Let's tick off three ways that Zoom is succeeding as a growth stock right now.
1. Zoom put another $1 billion on the books
Sure, sales growth looks weak compared to last year. Revenue expanded just 35% in the third quarter after rising by around 300% in 2020. The company is facing major headwinds in its online platform that gained millions of new users when people were seeking a substitute for in-person meetings during the earlier phases of COVID-19. That demand boom is over.
But Zoom still logged over $1 billion of sales for its second straight quarter, meeting management's forecast and keeping the company on track for over $4 billion of revenue this year. Its base of big customers is expanding nicely, too, with the volume of large contracts roughly doubling again, year over year.
2. Zoom has solid profits and cash flow
Many growth stocks make investors wait years before showing solid financial results, but not Zoom. The company generated $400 million of operating cash this quarter and notched improvements in both profitability and earnings per share (EPS). Adjusted earnings so far this year have jumped to $1.2 billion, or double the amount from the previous period in 2020.
Management is feeling more optimistic on this point, too. It raised the 2021 earnings outlook and is now targeting per-share profit of between $4.84 and $4.85 compared to the prior range of $4.75 to $4.79. "We are well on our way to becoming an indispensable platform for enterprises, individuals, and developers to connect ... in the flexible hybrid world of work," CEO Eric Yuan said in a press release.
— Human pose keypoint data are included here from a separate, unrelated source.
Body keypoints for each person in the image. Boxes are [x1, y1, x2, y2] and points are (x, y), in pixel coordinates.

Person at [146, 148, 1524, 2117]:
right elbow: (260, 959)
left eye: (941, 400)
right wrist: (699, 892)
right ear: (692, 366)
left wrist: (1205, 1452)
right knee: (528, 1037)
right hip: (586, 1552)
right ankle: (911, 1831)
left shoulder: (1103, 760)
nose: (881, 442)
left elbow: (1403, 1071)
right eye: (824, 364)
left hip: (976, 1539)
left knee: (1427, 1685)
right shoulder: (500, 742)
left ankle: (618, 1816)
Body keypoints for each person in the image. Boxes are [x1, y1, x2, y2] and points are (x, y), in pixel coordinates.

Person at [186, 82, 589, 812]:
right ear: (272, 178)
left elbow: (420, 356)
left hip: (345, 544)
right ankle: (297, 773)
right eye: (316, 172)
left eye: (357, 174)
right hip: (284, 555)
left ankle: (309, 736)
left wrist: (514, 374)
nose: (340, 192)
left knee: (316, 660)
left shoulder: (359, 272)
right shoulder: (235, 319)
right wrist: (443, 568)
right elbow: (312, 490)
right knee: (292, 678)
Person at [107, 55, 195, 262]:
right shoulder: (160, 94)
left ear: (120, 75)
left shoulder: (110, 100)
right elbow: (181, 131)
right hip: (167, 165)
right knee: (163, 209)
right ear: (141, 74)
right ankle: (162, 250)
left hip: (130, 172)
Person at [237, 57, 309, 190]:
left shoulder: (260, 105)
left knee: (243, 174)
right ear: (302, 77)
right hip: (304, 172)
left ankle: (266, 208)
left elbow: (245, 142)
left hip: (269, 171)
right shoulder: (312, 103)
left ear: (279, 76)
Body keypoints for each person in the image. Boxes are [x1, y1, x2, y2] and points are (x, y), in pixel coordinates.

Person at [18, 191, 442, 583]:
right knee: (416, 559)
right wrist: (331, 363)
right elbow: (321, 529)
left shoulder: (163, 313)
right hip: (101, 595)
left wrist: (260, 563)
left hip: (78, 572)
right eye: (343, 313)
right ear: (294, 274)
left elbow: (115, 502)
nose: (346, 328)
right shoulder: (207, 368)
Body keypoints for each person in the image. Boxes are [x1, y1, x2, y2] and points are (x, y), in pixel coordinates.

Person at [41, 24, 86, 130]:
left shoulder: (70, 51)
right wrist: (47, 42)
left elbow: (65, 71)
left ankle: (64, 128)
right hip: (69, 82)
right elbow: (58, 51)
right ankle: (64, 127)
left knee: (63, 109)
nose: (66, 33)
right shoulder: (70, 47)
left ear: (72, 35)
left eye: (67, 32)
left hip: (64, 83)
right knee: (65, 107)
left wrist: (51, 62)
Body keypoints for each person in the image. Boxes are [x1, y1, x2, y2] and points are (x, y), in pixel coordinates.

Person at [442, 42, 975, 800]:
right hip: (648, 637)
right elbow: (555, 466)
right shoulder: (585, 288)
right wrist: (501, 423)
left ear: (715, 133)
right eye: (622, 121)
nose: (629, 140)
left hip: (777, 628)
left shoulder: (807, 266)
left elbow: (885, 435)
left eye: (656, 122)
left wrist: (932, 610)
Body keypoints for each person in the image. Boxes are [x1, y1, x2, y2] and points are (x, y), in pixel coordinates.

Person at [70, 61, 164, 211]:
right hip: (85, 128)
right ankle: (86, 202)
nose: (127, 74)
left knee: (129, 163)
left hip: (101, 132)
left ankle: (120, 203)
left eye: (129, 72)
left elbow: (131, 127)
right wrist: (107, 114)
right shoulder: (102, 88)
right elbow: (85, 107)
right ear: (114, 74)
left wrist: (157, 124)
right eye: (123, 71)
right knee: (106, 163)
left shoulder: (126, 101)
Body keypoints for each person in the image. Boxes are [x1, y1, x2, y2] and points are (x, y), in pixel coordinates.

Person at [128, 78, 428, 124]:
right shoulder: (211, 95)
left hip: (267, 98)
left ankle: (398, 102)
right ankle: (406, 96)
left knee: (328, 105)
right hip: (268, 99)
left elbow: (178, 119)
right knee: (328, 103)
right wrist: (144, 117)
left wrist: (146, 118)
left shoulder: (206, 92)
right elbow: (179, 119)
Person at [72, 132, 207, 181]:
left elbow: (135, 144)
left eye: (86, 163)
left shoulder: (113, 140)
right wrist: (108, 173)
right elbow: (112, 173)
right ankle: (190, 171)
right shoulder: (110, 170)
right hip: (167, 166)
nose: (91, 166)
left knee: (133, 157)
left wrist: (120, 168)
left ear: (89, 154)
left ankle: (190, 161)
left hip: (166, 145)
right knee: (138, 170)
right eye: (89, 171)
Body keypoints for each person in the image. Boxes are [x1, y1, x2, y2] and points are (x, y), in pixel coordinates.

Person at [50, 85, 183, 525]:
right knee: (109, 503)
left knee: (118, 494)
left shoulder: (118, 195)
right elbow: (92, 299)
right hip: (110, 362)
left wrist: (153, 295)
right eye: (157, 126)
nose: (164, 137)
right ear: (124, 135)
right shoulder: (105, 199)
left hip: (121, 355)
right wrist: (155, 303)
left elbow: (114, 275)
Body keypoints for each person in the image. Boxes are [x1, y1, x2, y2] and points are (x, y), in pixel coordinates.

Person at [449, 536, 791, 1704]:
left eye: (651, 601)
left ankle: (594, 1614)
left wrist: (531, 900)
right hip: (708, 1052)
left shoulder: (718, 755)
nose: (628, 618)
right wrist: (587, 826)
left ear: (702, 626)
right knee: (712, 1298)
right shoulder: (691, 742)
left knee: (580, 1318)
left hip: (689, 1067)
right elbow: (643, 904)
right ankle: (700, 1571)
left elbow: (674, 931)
3. Zoom is winning on engagement
The most encouraging metric from the report had to do with Zoom's renewal rate with established users. These clients nearly all chose to stick with that platform, and most decided to deepen their relationship with the business. Zoom's average contract renewal was at a 30% higher annual rate for the 14th consecutive quarter, management noted.
That's great news for shareholders because it shows that Zoom can use its platform to grow its services well beyond the current portfolio of sharing tools. Some of the more exciting features it is working on include video-based desk sharing and whiteboard sharing, and a new events platform for company meetings.
These offerings will spark demand in a world of hybrid work where some portion of the employee base is away from the office most times. They don't require anything like the near-total work-from-home experience that characterized most of 2020.
Zoom's challenge over the next few quarters is to build and deliver engaging tools like these at a steady pace. That momentum is much more important for investors to follow than the short-term growth hangover that's happening today.